*Your assignment*
Copy the records. Keep every line exactly as it is.

*Given entries*
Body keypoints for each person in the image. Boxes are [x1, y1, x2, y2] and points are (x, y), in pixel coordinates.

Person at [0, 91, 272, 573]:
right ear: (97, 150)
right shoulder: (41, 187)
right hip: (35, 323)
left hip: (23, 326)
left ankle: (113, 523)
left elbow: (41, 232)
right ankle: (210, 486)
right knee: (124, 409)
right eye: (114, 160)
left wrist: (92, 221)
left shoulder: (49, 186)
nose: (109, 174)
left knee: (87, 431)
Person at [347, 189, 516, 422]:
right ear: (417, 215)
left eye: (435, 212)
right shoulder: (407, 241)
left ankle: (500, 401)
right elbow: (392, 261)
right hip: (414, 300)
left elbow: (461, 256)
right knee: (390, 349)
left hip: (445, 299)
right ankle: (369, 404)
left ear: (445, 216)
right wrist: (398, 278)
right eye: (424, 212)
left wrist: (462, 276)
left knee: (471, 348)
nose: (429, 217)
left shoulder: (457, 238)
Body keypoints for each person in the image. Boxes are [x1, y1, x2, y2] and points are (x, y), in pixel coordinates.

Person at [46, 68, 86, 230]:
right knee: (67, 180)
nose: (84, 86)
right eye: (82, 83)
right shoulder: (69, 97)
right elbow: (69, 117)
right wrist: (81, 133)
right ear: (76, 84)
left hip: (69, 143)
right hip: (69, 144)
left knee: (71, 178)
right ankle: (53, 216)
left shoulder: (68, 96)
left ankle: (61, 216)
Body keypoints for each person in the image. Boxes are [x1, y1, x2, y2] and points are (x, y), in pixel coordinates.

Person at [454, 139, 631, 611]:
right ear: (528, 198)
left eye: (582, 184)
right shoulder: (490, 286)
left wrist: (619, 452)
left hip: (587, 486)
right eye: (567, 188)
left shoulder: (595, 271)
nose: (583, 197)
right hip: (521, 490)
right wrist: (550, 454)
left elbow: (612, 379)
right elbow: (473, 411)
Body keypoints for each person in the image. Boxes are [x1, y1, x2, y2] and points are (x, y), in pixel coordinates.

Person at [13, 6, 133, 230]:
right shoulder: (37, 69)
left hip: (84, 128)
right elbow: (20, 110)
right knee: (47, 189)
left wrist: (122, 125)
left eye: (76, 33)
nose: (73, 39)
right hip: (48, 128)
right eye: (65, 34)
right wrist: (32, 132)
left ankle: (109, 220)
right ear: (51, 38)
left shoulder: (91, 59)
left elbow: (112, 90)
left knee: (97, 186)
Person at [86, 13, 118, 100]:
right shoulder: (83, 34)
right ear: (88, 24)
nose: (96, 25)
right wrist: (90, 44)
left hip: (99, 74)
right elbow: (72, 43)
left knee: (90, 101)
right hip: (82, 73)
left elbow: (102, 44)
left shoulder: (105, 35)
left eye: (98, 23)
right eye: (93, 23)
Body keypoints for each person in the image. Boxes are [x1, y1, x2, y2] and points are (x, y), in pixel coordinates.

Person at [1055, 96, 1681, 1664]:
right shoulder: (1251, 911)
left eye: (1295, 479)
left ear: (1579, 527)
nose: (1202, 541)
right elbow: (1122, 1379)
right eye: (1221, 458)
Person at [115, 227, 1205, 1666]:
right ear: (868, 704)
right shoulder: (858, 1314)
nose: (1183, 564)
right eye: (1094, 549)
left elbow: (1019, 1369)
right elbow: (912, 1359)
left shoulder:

*Result of this task*
Body keypoints for each person in the image. Boxes are [x1, y1, x2, y2] and points are (x, y), in pixel coordinates.

Person at [0, 91, 272, 573]:
right ear: (97, 150)
right shoulder: (41, 187)
right hip: (35, 323)
left hip: (23, 326)
left ankle: (113, 523)
left elbow: (41, 232)
right ankle: (210, 486)
right knee: (124, 409)
right eye: (114, 160)
left wrist: (92, 221)
left shoulder: (49, 186)
nose: (109, 174)
left knee: (87, 431)
Person at [347, 189, 516, 422]:
right ear: (417, 215)
left eye: (435, 212)
right shoulder: (407, 241)
left ankle: (500, 401)
right elbow: (392, 261)
right hip: (414, 300)
left elbow: (461, 256)
right knee: (390, 349)
left hip: (445, 299)
right ankle: (369, 404)
left ear: (445, 216)
right wrist: (398, 278)
right eye: (424, 212)
left wrist: (462, 276)
left knee: (471, 348)
nose: (429, 217)
left shoulder: (457, 238)
Body keypoints for each person in the image. Boxes are [x1, y1, x2, y2] and points are (x, y), in pixel coordinates.

Person at [46, 68, 86, 230]:
right knee: (67, 180)
nose: (84, 86)
right eye: (82, 83)
right shoulder: (69, 97)
right elbow: (69, 117)
right wrist: (81, 133)
right ear: (76, 84)
left hip: (69, 143)
right hip: (69, 144)
left knee: (71, 178)
right ankle: (53, 216)
left shoulder: (68, 96)
left ankle: (61, 216)
Body keypoints for each person in the image. Boxes are [x1, y1, x2, y2] and points are (x, y), in pixel coordinates.

Person at [454, 139, 631, 611]:
right ear: (528, 198)
left eye: (582, 184)
right shoulder: (490, 286)
left wrist: (619, 452)
left hip: (587, 486)
right eye: (567, 188)
left shoulder: (595, 271)
nose: (583, 197)
right hip: (521, 490)
right wrist: (550, 454)
left elbow: (612, 379)
right elbow: (473, 411)
Body keypoints for each person in the image. Boxes are [x1, y1, x2, y2] and points are (x, y), in pixel coordinates.

Person at [13, 6, 133, 230]:
right shoulder: (37, 69)
left hip: (84, 128)
right elbow: (20, 110)
right knee: (47, 189)
left wrist: (122, 125)
left eye: (76, 33)
nose: (73, 39)
right hip: (48, 128)
right eye: (65, 34)
right wrist: (32, 132)
left ankle: (109, 220)
right ear: (51, 38)
left shoulder: (91, 59)
left elbow: (112, 90)
left knee: (97, 186)
Person at [86, 13, 118, 100]:
right shoulder: (83, 34)
right ear: (88, 24)
nose: (96, 25)
right wrist: (90, 44)
left hip: (99, 74)
right elbow: (72, 43)
left knee: (90, 101)
right hip: (82, 73)
left elbow: (102, 44)
left shoulder: (105, 35)
left eye: (98, 23)
right eye: (93, 23)
Body keypoints for each person in the image. Boxes are [x1, y1, x2, y2] and points are (x, y), in pixel coordinates.

Person at [1055, 96, 1681, 1664]:
right shoulder: (1251, 911)
left eye: (1295, 479)
left ear: (1579, 527)
nose: (1202, 541)
right elbow: (1122, 1379)
right eye: (1221, 458)
Person at [115, 227, 1205, 1666]:
right ear: (868, 704)
right shoulder: (858, 1314)
nose: (1183, 564)
right eye: (1094, 549)
left elbow: (1019, 1369)
right elbow: (912, 1359)
left shoulder:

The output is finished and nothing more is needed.